Academic journal article Renascence: Essays on Values in Literature

"His Trees Stood Rising above Him": Philosophical Thomism in Flannery O'connor

Academic journal article Renascence: Essays on Values in Literature

"His Trees Stood Rising above Him": Philosophical Thomism in Flannery O'connor

Article excerpt

What is first precipitated in the mind's conception is being. A thing is knowable because existence is pointed to. Therefore being is the proper object of mind.  --Thomas Aquinas, ST, la, q. 5, a. 2  Human Reason lost its grasp of Being.  --Jacques Maritain on the Cartesian Revolution in Philosophy  I feel I can personally guarantee that St. Thomas loved God because for the life of me I cannot help loving St. Thomas.  --Flannery O'Connor in a letter to "A," 9 August 1955 

DESPITE its intrinsic importance, Flannery O'Connor's Thomism is not a topic that receives much attention. (1) Nor is its existence much taken for granted or subsumed in the many exegetical discussions of her fiction.

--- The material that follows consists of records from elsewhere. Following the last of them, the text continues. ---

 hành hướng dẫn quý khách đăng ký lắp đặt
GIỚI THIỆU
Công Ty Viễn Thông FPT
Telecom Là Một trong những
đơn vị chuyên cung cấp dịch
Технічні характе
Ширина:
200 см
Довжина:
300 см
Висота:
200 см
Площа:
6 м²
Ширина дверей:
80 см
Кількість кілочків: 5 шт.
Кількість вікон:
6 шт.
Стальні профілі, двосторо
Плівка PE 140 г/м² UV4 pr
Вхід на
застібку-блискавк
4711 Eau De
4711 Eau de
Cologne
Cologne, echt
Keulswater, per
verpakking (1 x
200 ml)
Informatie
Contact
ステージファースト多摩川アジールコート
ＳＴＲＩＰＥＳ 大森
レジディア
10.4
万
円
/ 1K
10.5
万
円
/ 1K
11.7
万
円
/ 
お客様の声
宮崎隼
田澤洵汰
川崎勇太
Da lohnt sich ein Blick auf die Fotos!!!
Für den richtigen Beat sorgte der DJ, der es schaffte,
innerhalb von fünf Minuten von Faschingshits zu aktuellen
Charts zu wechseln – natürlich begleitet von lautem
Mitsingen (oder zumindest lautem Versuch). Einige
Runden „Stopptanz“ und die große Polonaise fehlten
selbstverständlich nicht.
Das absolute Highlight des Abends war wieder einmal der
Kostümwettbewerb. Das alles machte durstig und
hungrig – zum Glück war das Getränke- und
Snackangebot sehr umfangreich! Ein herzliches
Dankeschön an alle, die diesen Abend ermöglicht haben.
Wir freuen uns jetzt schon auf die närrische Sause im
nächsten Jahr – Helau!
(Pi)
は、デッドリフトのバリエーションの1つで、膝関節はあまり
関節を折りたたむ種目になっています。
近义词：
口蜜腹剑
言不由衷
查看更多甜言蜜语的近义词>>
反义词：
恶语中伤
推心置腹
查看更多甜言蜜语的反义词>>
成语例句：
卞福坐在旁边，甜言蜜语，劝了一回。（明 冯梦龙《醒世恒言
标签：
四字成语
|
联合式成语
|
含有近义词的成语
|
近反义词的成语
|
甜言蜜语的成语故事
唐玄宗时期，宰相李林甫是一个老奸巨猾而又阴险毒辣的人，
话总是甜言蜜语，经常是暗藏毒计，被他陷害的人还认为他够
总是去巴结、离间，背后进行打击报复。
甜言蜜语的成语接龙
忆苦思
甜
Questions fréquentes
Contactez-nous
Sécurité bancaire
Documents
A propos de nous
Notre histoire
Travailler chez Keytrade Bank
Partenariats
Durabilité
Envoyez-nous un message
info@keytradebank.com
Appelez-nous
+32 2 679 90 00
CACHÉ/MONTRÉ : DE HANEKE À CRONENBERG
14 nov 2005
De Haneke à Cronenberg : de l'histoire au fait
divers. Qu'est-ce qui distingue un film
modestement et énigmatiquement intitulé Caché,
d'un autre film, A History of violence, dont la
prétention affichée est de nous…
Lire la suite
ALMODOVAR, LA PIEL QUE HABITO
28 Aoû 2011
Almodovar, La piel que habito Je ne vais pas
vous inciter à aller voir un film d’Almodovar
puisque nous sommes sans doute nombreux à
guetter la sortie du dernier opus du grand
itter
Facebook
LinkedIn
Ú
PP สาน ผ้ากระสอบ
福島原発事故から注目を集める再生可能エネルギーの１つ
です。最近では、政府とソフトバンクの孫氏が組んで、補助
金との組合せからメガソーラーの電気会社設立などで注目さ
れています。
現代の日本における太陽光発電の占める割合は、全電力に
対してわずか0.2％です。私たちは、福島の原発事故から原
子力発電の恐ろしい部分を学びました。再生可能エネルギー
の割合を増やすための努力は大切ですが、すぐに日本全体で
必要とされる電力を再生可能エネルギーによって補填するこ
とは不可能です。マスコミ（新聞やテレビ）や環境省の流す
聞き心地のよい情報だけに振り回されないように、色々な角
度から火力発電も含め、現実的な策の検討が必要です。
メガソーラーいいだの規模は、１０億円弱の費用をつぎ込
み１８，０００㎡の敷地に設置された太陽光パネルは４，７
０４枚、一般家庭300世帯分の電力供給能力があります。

On what would seem to be an important, indeed central, topic, a remarkable silence obtains. There are at least four reasons why this should be so. First, literary studies and advanced literary training do not include Thomism in the curriculum. And while there is a sense in which literary criticism is of necessity implicitly Thomist (it begins with the senses, i.e., the text), literary theory is implicitly Cartesian (beginning not with the text but with ideas) and therefore not pre-disposed to cultivate so foreign, not to say retrograde, a field. Moreover, those whose training has been only in theory are often handicapped by a tendentious and skewed view of the history of philosophy. Second, O'Connor's Thomism is so pervasive, so deftly assimilated into the action and idiom of her work, as to be nearly invisible to many of her readers. Third, and following from the first two, there thus seems little incentive to pursue her myriad references to, and habitual praise of, Aquinas. The stories seem complete, or complete enough, without them. And fourth, many of her readers simply identify, and dismiss, Thomism as Catholicism, a category mistake. Ars longa, vita brevis. And yet, she was insistent, and she was a person who knew her own mind.

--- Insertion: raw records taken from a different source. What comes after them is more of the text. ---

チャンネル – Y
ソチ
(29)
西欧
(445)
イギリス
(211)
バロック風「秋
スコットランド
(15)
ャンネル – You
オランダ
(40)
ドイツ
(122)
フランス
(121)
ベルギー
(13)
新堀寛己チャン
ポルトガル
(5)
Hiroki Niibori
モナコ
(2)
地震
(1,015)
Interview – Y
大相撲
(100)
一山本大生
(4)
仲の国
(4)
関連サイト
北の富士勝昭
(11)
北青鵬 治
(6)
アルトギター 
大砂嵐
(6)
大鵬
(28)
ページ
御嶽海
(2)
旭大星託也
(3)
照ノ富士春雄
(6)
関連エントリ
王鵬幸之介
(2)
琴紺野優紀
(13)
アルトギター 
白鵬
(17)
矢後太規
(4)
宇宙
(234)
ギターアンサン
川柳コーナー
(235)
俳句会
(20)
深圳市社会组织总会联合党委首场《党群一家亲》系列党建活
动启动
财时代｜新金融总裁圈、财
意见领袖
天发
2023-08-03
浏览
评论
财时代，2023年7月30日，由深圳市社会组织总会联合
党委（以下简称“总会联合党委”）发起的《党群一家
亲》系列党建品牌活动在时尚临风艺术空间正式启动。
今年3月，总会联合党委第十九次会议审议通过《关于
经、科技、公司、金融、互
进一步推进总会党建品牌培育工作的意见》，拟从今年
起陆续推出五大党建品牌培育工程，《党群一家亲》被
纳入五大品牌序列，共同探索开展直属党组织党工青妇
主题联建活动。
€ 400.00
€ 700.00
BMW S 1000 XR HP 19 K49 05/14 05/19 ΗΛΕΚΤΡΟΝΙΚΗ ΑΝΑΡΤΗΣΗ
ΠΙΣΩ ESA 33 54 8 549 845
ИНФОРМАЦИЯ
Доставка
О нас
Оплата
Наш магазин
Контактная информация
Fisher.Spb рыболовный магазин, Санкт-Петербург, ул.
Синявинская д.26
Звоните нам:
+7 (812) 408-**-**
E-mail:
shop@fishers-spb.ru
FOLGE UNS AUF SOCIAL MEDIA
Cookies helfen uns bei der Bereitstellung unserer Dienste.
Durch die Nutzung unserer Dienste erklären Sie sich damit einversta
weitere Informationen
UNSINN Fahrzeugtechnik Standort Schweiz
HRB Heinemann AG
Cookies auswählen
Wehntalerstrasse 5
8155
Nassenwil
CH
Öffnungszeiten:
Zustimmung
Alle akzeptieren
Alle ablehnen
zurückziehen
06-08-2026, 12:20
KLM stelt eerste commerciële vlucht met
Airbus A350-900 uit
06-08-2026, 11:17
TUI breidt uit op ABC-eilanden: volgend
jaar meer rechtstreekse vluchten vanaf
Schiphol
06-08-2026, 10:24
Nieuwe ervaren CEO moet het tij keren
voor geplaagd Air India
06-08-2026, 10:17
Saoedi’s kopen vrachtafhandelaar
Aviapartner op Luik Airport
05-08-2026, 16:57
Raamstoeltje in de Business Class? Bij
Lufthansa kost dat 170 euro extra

If we did happen to be looking for the Thomism in O'Connor's work, what is it we would be seeing? Consider a passage like the following. It is tucked into Chapter Nine of The Violent Bear It Away and it is what we could call an ordinary example of O'Connor Thomism:

Once out of sight of the boy, he felt a pressure had been lifted from the atmosphere. He eliminated the oppressive presence from his thoughts and retained only those aspects of it that could be abstracted, clean, into the future person he envisioned.  (Collected Works 441) 

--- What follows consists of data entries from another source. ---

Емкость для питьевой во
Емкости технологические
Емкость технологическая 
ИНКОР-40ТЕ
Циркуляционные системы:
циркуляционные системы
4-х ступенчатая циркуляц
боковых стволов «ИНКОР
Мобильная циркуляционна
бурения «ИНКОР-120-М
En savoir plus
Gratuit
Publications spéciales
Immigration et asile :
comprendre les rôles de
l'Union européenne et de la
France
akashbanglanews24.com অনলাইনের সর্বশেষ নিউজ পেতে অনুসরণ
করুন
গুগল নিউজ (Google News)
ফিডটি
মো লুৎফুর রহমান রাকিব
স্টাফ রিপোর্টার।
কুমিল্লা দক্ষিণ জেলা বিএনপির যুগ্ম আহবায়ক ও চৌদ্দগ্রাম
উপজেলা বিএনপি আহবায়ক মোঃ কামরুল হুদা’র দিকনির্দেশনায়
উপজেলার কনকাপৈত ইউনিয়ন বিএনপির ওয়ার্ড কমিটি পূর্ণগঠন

The he is Rayber, the boy is Tarwater, and the time is five days after Tarwater's arrival at Rayber's door with the announcement that Old Tarwater, their relative, is dead. He, Tarwater, "had done the needful" and burnt the old man's house and body, defying the old man's charge to give him a Christian burial. Rayber's initial response had been something like elation. Here was a boy he could now raise "according to his own ideas," in contrast to his own son, Bishop, who is mentally deficient and therefore "useless." But Tarwater stubbornly refuses Rayber's overtures, insisting that he will not become "a piece of information in [Rayber's] head." It is this refusal to be co-opted that is the source of the pressure. Notice how O'Connor gives it a certain tactile force in the awkward phrasing "oppressive presence," so manifestly in tension with "his thoughts," thoughts specified as "abstracted." Once he has reached that level of abstraction, freed from the weight of actuality, Rayber can see the future boy he envisions. Both the diction and the mental action indicate that these sentences stand as a critique, from a Thomist perspective, of Rayber's Cartesian epistemology. Since he subordinates being to thinking, and metaphysics to epistemology, what thinking he has in mind is only itself, not its putative, actual, object. (2) This is the way Rayber's mind works, and that working is the focus of O'Connor's Thomistic critique.